# Fender brace rivets or bolts



## mickeyc (Jan 23, 2014)

Need to find a source for the above.  Thanks for any help.

Mike


----------



## Mungthetard (Jan 23, 2014)

Bolts unless u have the stuff to rivet btw how does that rivet tool work makes no sence


----------



## island schwinn (Jan 23, 2014)

i have a fender rivet tool and it works great.the rivets can be purchased from hansen rivet in cali,but you need to buy 200 or more to get them shipped.if you know the size,let me know and i might have them.


----------



## mickeyc (Jan 23, 2014)

Thanks for that.   I'll have to figure out what size I need.

Mike


----------



## Muleman121 (Jan 23, 2014)

*Fender Rivets*

A couple people on EBAY sell the blind head screws that look good. Every so often, I see stainless ones there.


----------



## island schwinn (Jan 23, 2014)

the blind head screws work great,but i had one turn while tightening and damage the paint on a fender.probably a rare occurence,but it only took once.wouldn't be a problem on chrome or stainless fenders.


----------



## SJ_BIKER (Jan 23, 2014)

*i have rivets*

youll need the squeezer.... 10 shipped for a set or 8


----------



## Mungthetard (Jan 24, 2014)

mickeyc said:


> Thanks for that.   I'll have to figure out what size I need.
> 
> Mike



thats what she said


----------



## Crazy Nick (Dec 21, 2022)

island schwinn said:


> i have a fender rivet tool and it works great.the rivets can be purchased from hansen rivet in cali,but you need to buy 200 or more to get them shipped.if you know the size,let me know and i might have them.

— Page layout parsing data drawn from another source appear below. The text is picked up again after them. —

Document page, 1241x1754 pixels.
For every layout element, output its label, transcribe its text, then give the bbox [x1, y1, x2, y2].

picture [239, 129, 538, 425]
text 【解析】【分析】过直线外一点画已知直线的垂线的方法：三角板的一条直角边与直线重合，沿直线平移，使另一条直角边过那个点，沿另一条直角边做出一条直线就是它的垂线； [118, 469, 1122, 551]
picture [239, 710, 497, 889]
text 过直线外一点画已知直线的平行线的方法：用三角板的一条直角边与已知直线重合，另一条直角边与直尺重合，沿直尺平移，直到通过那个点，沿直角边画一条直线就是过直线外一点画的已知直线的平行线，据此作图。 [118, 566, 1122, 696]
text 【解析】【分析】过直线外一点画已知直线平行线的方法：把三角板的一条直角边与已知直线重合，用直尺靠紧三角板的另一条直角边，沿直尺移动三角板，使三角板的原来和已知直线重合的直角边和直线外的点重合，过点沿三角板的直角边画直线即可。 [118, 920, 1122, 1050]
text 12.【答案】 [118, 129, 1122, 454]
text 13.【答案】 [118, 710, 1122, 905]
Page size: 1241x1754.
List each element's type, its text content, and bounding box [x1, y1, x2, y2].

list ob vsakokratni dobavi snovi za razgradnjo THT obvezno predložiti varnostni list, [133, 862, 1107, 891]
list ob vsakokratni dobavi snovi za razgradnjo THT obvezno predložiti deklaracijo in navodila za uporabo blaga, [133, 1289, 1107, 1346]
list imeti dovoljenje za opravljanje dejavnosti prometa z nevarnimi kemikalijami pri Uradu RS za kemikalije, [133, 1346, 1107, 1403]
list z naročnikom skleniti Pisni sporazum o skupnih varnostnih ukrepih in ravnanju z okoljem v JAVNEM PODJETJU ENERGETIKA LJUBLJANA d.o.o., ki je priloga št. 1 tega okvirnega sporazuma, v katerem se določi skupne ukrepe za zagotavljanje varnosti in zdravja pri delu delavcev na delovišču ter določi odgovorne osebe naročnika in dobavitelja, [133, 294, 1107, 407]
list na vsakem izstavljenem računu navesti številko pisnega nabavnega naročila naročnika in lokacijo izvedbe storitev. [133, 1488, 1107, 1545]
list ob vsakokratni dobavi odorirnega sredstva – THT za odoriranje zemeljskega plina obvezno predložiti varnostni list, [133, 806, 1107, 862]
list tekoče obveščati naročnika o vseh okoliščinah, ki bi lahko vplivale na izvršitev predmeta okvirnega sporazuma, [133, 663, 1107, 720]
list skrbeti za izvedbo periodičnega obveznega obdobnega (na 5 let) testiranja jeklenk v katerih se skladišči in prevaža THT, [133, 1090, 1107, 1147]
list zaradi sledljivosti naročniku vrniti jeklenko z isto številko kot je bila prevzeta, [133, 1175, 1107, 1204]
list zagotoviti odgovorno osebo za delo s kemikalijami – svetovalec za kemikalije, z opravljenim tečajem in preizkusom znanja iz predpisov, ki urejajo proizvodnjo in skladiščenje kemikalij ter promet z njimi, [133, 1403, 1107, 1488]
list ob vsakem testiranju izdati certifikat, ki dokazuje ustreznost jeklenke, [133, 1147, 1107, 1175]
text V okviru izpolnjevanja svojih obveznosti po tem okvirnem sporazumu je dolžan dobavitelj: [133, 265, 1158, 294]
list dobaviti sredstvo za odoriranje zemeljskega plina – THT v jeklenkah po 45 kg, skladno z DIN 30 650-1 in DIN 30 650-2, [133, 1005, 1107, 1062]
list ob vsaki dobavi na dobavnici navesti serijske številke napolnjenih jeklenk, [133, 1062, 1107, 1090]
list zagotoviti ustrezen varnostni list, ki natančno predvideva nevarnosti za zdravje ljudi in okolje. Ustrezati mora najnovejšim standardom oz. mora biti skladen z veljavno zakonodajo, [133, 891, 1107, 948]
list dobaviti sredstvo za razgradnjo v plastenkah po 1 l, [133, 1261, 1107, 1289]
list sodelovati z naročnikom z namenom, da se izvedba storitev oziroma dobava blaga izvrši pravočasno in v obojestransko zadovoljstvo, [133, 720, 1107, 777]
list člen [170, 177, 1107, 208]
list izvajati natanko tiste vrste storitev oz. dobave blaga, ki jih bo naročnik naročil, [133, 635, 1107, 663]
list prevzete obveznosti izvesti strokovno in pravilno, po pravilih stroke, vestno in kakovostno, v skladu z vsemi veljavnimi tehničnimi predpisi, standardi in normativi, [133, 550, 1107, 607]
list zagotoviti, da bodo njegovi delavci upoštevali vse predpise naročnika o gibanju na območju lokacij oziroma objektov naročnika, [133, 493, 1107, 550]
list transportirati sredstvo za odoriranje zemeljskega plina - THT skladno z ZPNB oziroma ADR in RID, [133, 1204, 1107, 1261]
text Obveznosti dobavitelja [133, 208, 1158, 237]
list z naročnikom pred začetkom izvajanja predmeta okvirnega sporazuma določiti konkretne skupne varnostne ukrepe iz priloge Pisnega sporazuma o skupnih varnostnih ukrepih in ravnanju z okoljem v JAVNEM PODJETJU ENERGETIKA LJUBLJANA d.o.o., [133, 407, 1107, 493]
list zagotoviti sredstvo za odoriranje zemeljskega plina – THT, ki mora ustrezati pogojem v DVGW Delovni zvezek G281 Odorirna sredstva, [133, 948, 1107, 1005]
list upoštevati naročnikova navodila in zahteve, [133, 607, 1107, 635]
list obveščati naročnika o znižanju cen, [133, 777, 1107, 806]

I'm assuming this can also be used for seat badge rivets ?


----------



## island schwinn (Dec 21, 2022)

Crazy Nick said:


> I'm assuming this can also be used for seat badge rivets ?



I sold my tool, but yes, I used it for seat rivets also.


----------



## Gordon (Dec 21, 2022)

If you Google "locker bolts" you will find that they are the same as used for fenders. I was fortunate enough to have a friend who was a school janitor and he gave me a bunch they had left over.


----------